■ **What is expected**: Which lines in the records contain the string "Schritt"? Collect every one of them, treating uppercase and lowercase as different.

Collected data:
▬▬▬▬▬▬
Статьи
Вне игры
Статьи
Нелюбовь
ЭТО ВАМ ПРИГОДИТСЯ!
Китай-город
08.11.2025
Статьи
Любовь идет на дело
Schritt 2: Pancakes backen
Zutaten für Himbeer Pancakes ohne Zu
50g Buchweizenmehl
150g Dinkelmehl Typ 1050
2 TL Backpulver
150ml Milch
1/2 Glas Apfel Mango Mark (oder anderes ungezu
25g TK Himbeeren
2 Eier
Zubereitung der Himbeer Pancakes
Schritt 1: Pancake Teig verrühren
▬▬▬▬▬▬
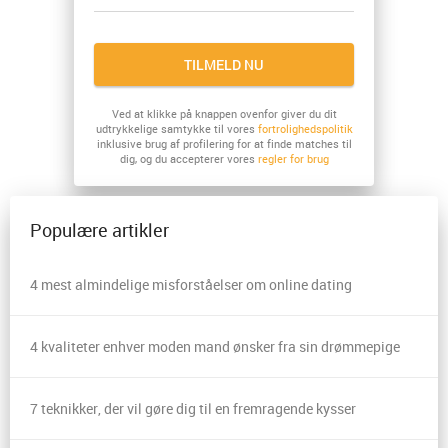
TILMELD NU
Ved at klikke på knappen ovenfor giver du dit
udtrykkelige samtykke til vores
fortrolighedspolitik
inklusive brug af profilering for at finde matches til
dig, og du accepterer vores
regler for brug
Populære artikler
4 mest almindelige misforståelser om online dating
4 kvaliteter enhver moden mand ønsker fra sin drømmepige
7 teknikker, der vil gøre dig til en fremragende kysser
▬▬▬▬▬▬
■ **Answer to this exercise**:
Schritt 2: Pancakes backen
Schritt 1: Pancake Teig verrühren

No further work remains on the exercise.